Mainland Affairs Council (MAC) Minister Wang Yu-chi’s (王郁琦) participation in Taiwan’s delegation to this year’s annual APEC meeting is meant to pave the way for a meeting between President Ma Ying-jeou (馬英九) and Chinese President Xi Jinping (習近平) at next year’s summit in Shanghai, some opposition politicians and political analysts say.
The council has never sent its minister to the summits before and has been an invisible presence in previous meetings, in which it has only had a hand in preparatory work. This is why the inclusion of Wang — a close Ma aide — in the delegation this year and his agency’s leadership in making arrangements for talks between former vice president Vincent Siew (蕭萬長), Ma’s APEC envoy, and Xi yesterday have raised observers’ suspicions, although Wang and the council have denied a hidden agenda.

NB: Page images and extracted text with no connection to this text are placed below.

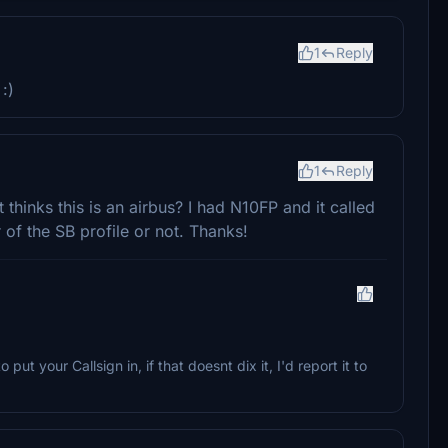
1
Reply
:)
1
Reply
 thinks this is an airbus? I had N10FP and it called
 of the SB profile or not. Thanks!
put your Callsign in, if that doesnt dix it, I'd report it to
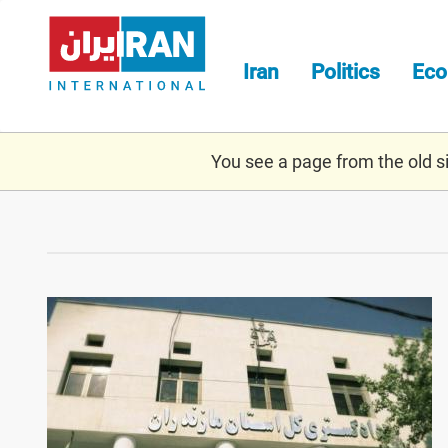
Skip
to
main
Iran
Politics
Ec
content
You see a page from the old sit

Wang and his Chinese counterpart, Taiwan Affairs Office Director Zhang Zhijun (張志軍), spoke briefly in the lobby of Hotel Laguna in Bali, Indonesia, addressing each other by their official titles.
Photo: CNA
Tung Li-wen (董立文), former director of the Democratic Progressive Party’s China Affairs Office, said that yesterday’s meeting was held to pave the way not only for a Ma-Xi meeting, but also for more talks between Wang and Zhang.
If Wang and Zhang hold talks, it would signal a change in Ma’s cross-strait policy of addressing economic issues before political ones, he said.
In their meeting, Xi told Siew that a political solution to the countries’ standoff over sovereignty cannot be postponed forever.
“Xi’s comments showed that several analysts in Taiwan could have misread Xi’s agenda when they said the Chinese leader would not rush political negotiations,” Taiwan Thinktank researcher Lai I-chung (賴怡忠) said.
With regards to the controversial cross-strait service trade agreement, Lai said the pact was a key step en route to bilateral political talks.
While the Ma administration has played down a Ma-Xi meeting in Shanghai, the summit is likely to become a platform of quasi-political dialogues between the Chinese Nationalist Party (KMT) and Beijing in the future, Lai said.
Some academics said Wang and Zhang using their formal titles was a big leap forward in bilateral ties.
Chou Jih-chine (周繼祥), a professor at National Taiwan University’s Graduate Institute of National Development, said the move indicated “mutual non-denial,” while Chang Wu-yuch (張五岳), dean of Tamkang University’s Graduate Institute of China Studies, said it could offer a solution to the appellation problem of officials from both sides.